O quão nobre seria a arte, a artilharia de valores reunidos em uma única publicação, de tornar compreensível para “pessoas comuns” todo o conceito universal da Filosofia? Muito, não é verdade? Contudo, se o(a) leitor(a) já estiver com a resposta pronta entre suas certezas, já está traindo, sem ao menos perceber isso, todo o processo de pensamento não-imediatista que todos os nossos “heróis”, estivessem eles em busca da verdade ou das liberdades propriamente ditas de cada um, tanto defenderam e tentaram disseminar ao longo do tempo – alguns, inclusive, de forma não tão gloriosa ou eticamente admiráveis, assim.
Podemos, portanto, entre tantas outras coisas, afirmar de antemão que fazer a filosofia e seus representantes típicos terem um grande apelo popular, através da diversão que emana dos quadrinhos, é algo realmente nobre por si só. Afinal, não é todo dia, no tempo ultra corrido do século XXI, que nos sentimos animados de verdade para lidar, com livre e espontânea vontade, com ensinamentos filosóficos (e suas reflexões) em meio as múltiplas tarefas que esses idos contemporâneos nos impõe, categoricamente. Ainda assim, caso a resposta para aquela ou qualquer outra pergunta fosse feita às pressas, como nos ensinou o tempo atual e o senso comum, seria preciso voltar e tentar entender o motivo que levou essa primeira parte de Filósofos em Ação ser tão brilhantemente bem escrita por Fred Van Lente, e graficamente posta em vida com uma vibração invejável por Ryan Dunlavey.
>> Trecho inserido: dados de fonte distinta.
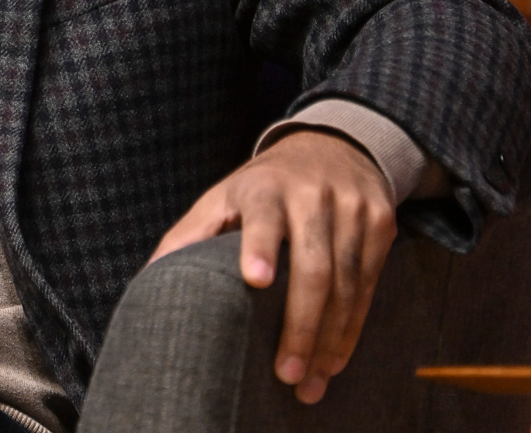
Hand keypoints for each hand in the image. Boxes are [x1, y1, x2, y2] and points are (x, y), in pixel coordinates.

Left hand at [148, 129, 396, 403]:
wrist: (331, 146)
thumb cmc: (262, 187)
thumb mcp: (222, 197)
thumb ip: (189, 235)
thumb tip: (148, 278)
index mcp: (264, 187)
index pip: (262, 217)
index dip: (260, 246)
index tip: (256, 280)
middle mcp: (312, 194)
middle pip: (314, 266)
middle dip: (300, 325)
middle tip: (285, 374)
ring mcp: (352, 208)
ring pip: (347, 284)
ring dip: (329, 340)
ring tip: (309, 383)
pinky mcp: (382, 224)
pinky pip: (369, 286)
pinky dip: (352, 328)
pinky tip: (334, 359)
Ao calcular a viabilidade de uma história em quadrinhos que condensa toda a moral filosófica de Platão (tido aqui como um lutador mesmo, metáfora para sua incansável luta pela verdade, cujo preço foi alto e cruel), Sigmund Freud (o grande pesquisador da sexualidade humana, e sua rixa histórica com seu próprio discípulo, Carl Jung) e vários outros, aqui tidos como símbolos centrais de suas próprias teorias e atividades que, de uma forma ou de outra, tanto influenciaram as sociedades que se originaram após seus estudos, é de se notar o esforço de Van Lente para resumir, em dez páginas cada, a história de vida e as forças ideológicas que, rumo a iluminação e a imortalidade histórica, moveram esses homens e a única mulher entre eles, a russa Ayn Rand, a mais objetiva de todos – até ser traída por seu companheiro, momento esse que resulta num dos pontos chave do livro desenhado: o uso de um bom humor impagável.
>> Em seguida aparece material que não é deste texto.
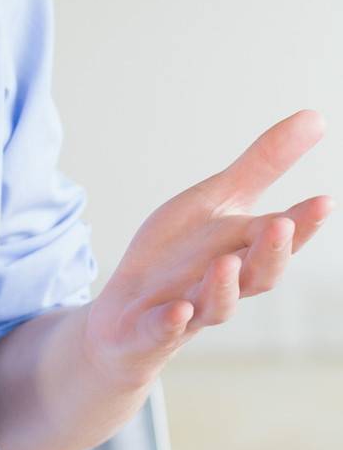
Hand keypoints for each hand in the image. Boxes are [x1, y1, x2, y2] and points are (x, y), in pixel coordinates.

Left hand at [82, 108, 333, 390]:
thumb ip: (264, 165)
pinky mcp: (150, 331)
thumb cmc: (180, 254)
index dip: (303, 224)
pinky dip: (169, 322)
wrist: (126, 315)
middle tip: (283, 223)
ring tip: (225, 262)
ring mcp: (188, 310)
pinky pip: (161, 330)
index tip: (324, 200)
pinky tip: (176, 312)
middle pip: (256, 276)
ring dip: (222, 287)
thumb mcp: (217, 200)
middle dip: (271, 253)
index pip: (279, 239)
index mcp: (242, 251)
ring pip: (214, 305)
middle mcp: (222, 284)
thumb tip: (315, 117)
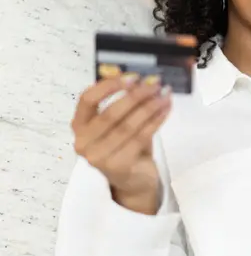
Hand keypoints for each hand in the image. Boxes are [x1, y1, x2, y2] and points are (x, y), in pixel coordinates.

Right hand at [71, 75, 171, 214]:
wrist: (133, 181)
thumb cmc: (125, 145)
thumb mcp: (121, 120)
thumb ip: (123, 98)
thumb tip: (134, 74)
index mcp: (79, 125)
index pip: (87, 99)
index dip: (109, 86)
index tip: (132, 77)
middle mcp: (83, 142)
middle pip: (111, 113)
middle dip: (136, 96)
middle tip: (156, 84)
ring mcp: (98, 158)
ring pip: (128, 126)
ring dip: (150, 107)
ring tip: (165, 95)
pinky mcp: (118, 167)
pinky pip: (141, 138)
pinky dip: (156, 121)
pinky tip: (166, 110)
Este é expresso tanto nos diálogos, quanto nos traços de Dunlavey. Sempre expirado, tal o coleguinha escritor, formando uma unidade visual deliciosa ao longo de quase cem páginas divertidíssimas, que levam qualquer um a entender e querer praticar o ato da reflexão – nem que seja só por um instante, o cara faz o uso da cor além dos tons monocromáticos que emprega ser tão necessário, em Filósofos em Ação, quanto mais páginas além das dez já mencionadas aos seus protagonistas. Com total irreverência e credibilidade, conhecemos as mentes filosóficas revolucionárias e traduzidas aqui através de uma centena de situações fantásticas, mas que nunca se distanciam da realidade – a forma irônica como é ilustrada a relação do iluminista Thomas Jefferson com os negros (o homem que redigiu a declaração de independência dos E.U.A. com a Inglaterra abominava a escravidão, mas se viesse a abolir seus escravos, iria à ruína financeira), fica sendo nada menos que genial, ainda que dolorosamente justa. A história dos fatos nunca perdoa.
Seja como for, e deixando claro que todo fato é linguagem, e portanto, mera opinião, segundo os ensinamentos de Bodhidharma, o homem que trilhou a China e seus templos para mostrar como a verdade é relativa a consciência de cada ser pensante, é de se surpreender como Filósofos em Ação não diminui nem simplifica, ou desmistifica a aura lendária dessas personas já mortas, mas cuja semente de suas ideias e ideais seguem mais vivas do que nunca. A publicação da editora Gal, perfeitamente traduzida ao português, toma o cuidado de provar isso página por página, redigidas com um esmero impressionante, evidenciando todo o processo artístico de Van Lente e Dunlavey, e promovendo na graça e na inteligência que tem em comum todas as histórias envolvendo Nietzsche, Platão e Santo Agostinho, a importância, o fascínio e a diversão que existem em todo e qualquer tipo de questionamento humano.